I have a distinct feeling that even though well over a hundred climbers have gotten to the top, and there have only been 11 fatalities (or maybe not) reported, Kachenjunga is starting to get pissed; and you don’t want to be on the Mother of all mountains if she gets mad.

Anyway … all the Everest news you’d care to read at EVEREST. COM

Note:
You will probably be hearing a lot about an oxygen-deprived climber who was passed by dozens of other climbers who didn’t help him (apparently one teamed tried). Here’s my take on this:

Anyone who participates in a low-to-high risk activity must do so with a full expectation of making it through solely on skill, knowledge, conditioning and — most importantly for those on the outer edge of the curve — luck.

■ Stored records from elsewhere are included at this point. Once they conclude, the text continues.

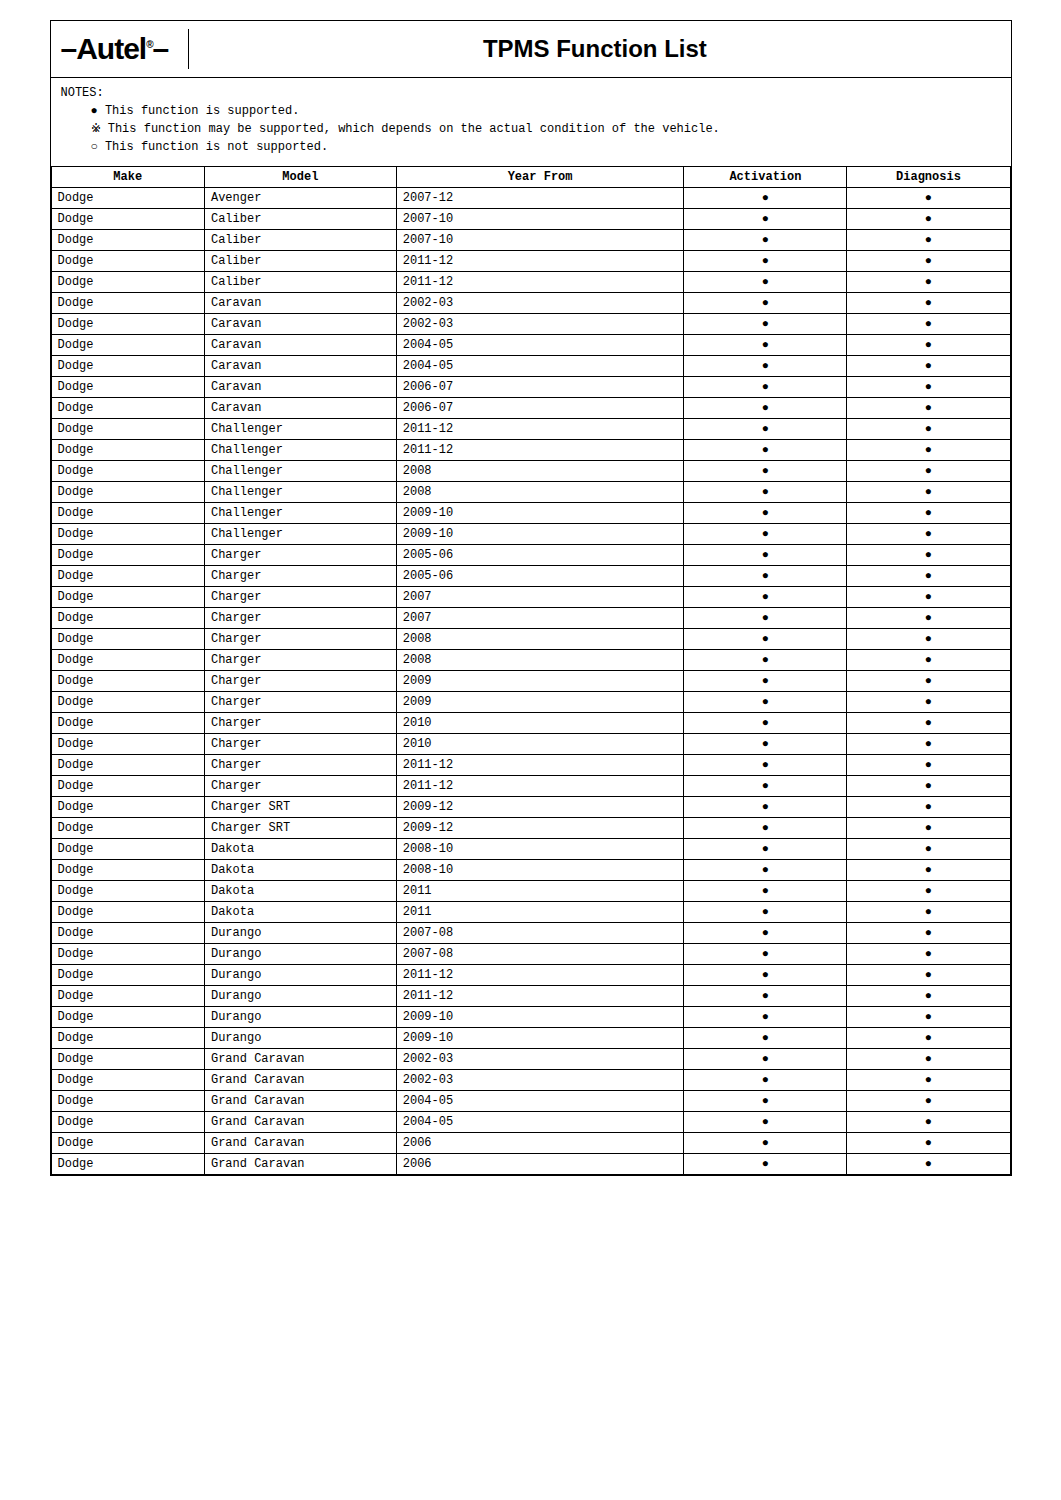–Autel®–
TPMS Function List
NOTES:
● This function is supported.
※ This function may be supported, which depends on the actual condition of the vehicle.
○ This function is not supported.
| Make | Model | Year From | Activation | Diagnosis |
| --- | --- | --- | --- | --- |
| Dodge | Avenger | 2007-12 | ● | ● |
| Dodge | Caliber | 2007-10 | ● | ● |
| Dodge | Caliber | 2007-10 | ● | ● |
| Dodge | Caliber | 2011-12 | ● | ● |
| Dodge | Caliber | 2011-12 | ● | ● |
| Dodge | Caravan | 2002-03 | ● | ● |
| Dodge | Caravan | 2002-03 | ● | ● |
| Dodge | Caravan | 2004-05 | ● | ● |
| Dodge | Caravan | 2004-05 | ● | ● |
| Dodge | Caravan | 2006-07 | ● | ● |
| Dodge | Caravan | 2006-07 | ● | ● |
| Dodge | Challenger | 2011-12 | ● | ● |
| Dodge | Challenger | 2011-12 | ● | ● |
| Dodge | Challenger | 2008 | ● | ● |
| Dodge | Challenger | 2008 | ● | ● |
| Dodge | Challenger | 2009-10 | ● | ● |
| Dodge | Challenger | 2009-10 | ● | ● |
| Dodge | Charger | 2005-06 | ● | ● |
| Dodge | Charger | 2005-06 | ● | ● |
| Dodge | Charger | 2007 | ● | ● |
| Dodge | Charger | 2007 | ● | ● |
| Dodge | Charger | 2008 | ● | ● |
| Dodge | Charger | 2008 | ● | ● |
| Dodge | Charger | 2009 | ● | ● |
| Dodge | Charger | 2009 | ● | ● |
| Dodge | Charger | 2010 | ● | ● |
| Dodge | Charger | 2010 | ● | ● |
| Dodge | Charger | 2011-12 | ● | ● |
| Dodge | Charger | 2011-12 | ● | ● |
| Dodge | Charger SRT | 2009-12 | ● | ● |
| Dodge | Charger SRT | 2009-12 | ● | ● |
| Dodge | Dakota | 2008-10 | ● | ● |
| Dodge | Dakota | 2008-10 | ● | ● |
| Dodge | Dakota | 2011 | ● | ● |
| Dodge | Dakota | 2011 | ● | ● |
| Dodge | Durango | 2007-08 | ● | ● |
| Dodge | Durango | 2007-08 | ● | ● |
| Dodge | Durango | 2011-12 | ● | ● |
| Dodge | Durango | 2011-12 | ● | ● |
| Dodge | Durango | 2009-10 | ● | ● |
| Dodge | Durango | 2009-10 | ● | ● |
| Dodge | Grand Caravan | 2002-03 | ● | ● |
| Dodge | Grand Caravan | 2002-03 | ● | ● |
| Dodge | Grand Caravan | 2004-05 | ● | ● |
| Dodge | Grand Caravan | 2004-05 | ● | ● |
| Dodge | Grand Caravan | 2006 | ● | ● |
| Dodge | Grand Caravan | 2006 | ● | ● |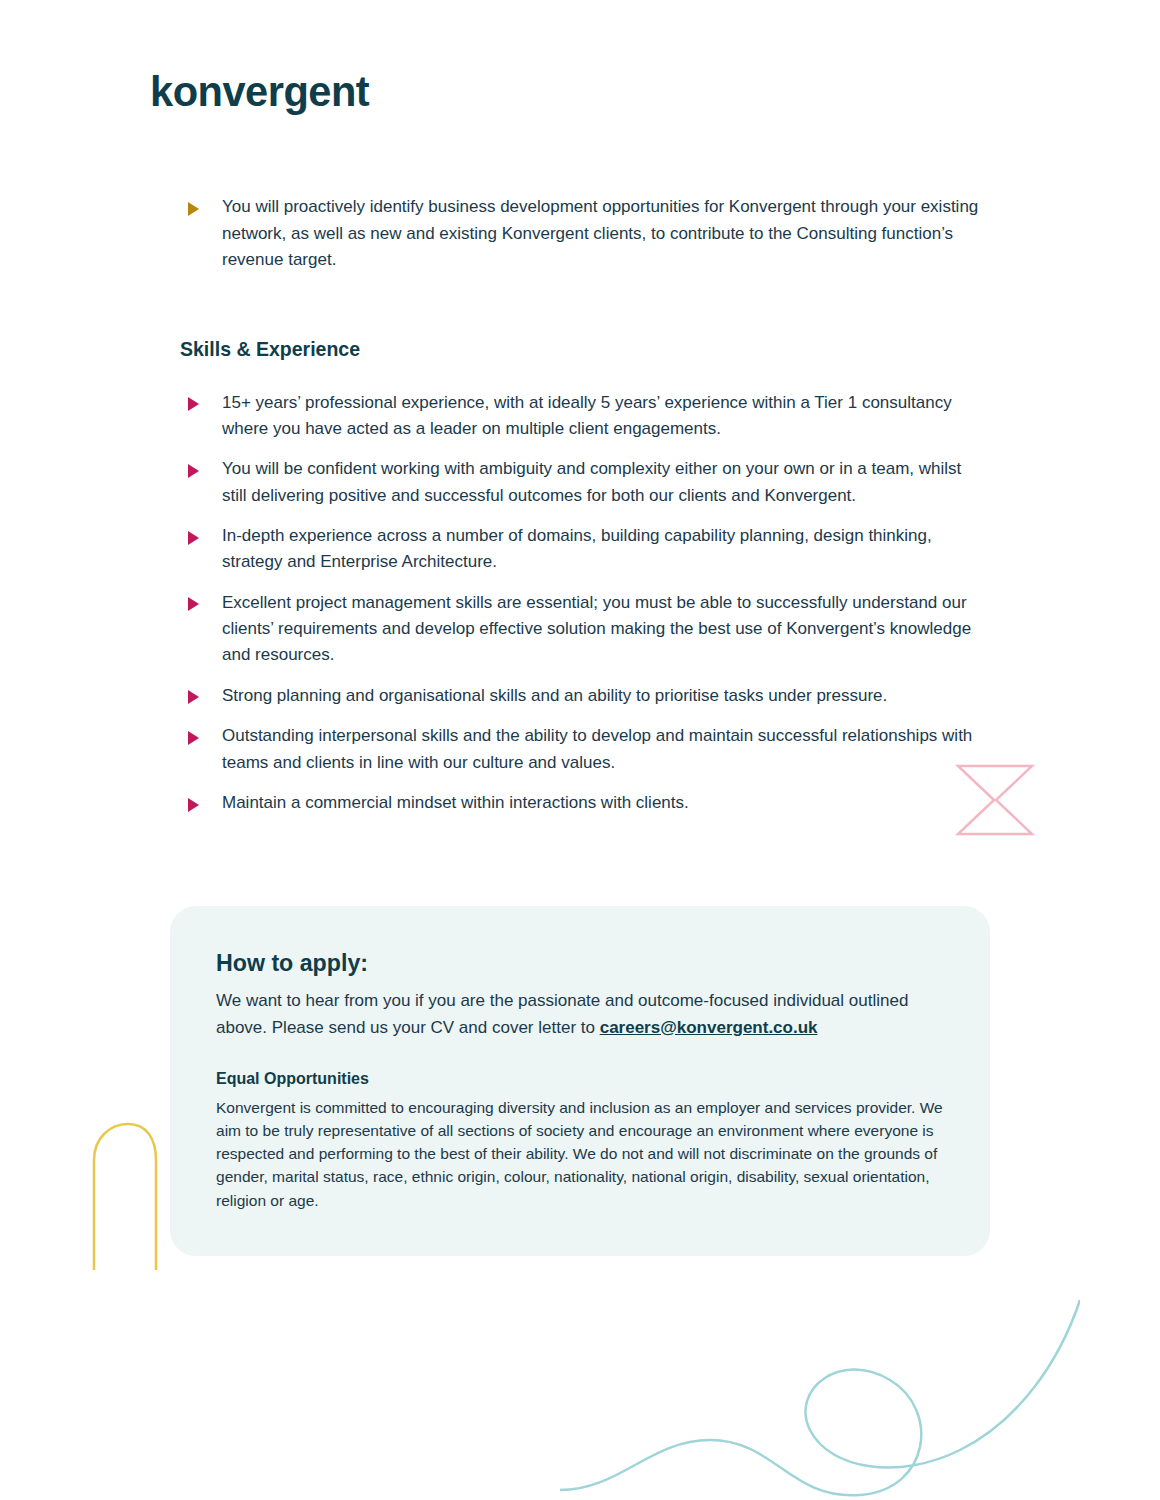konvergent
You will proactively identify business development opportunities for Konvergent through your existing network, as well as new and existing Konvergent clients, to contribute to the Consulting function’s revenue target.
Skills & Experience
15+ years’ professional experience, with at ideally 5 years’ experience within a Tier 1 consultancy where you have acted as a leader on multiple client engagements.
You will be confident working with ambiguity and complexity either on your own or in a team, whilst still delivering positive and successful outcomes for both our clients and Konvergent.
In-depth experience across a number of domains, building capability planning, design thinking, strategy and Enterprise Architecture.
Excellent project management skills are essential; you must be able to successfully understand our clients’ requirements and develop effective solution making the best use of Konvergent’s knowledge and resources.
Strong planning and organisational skills and an ability to prioritise tasks under pressure.
Outstanding interpersonal skills and the ability to develop and maintain successful relationships with teams and clients in line with our culture and values.
Maintain a commercial mindset within interactions with clients.
How to apply:
We want to hear from you if you are the passionate and outcome-focused individual outlined above. Please send us your CV and cover letter to careers@konvergent.co.uk
Equal Opportunities
Konvergent is committed to encouraging diversity and inclusion as an employer and services provider. We aim to be truly representative of all sections of society and encourage an environment where everyone is respected and performing to the best of their ability. We do not and will not discriminate on the grounds of gender, marital status, race, ethnic origin, colour, nationality, national origin, disability, sexual orientation, religion or age.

To commit to an undertaking any other way is supercilious and invites trite death wish psychoanalyses. Many of those climbing Everest successfully these days do NOT have the requisite hard-earned skillsets and at sometime ... should their wallets/pocketbooks continue to be larger than their brains, it will catch up with them.

Or to paraphrase that unheralded Cockney: You pays your money and you takes your chances.

Although I'm loathe to disagree with Sir Edmund, no one at those heights has (rather, should have) a reasonable expectation of rescue.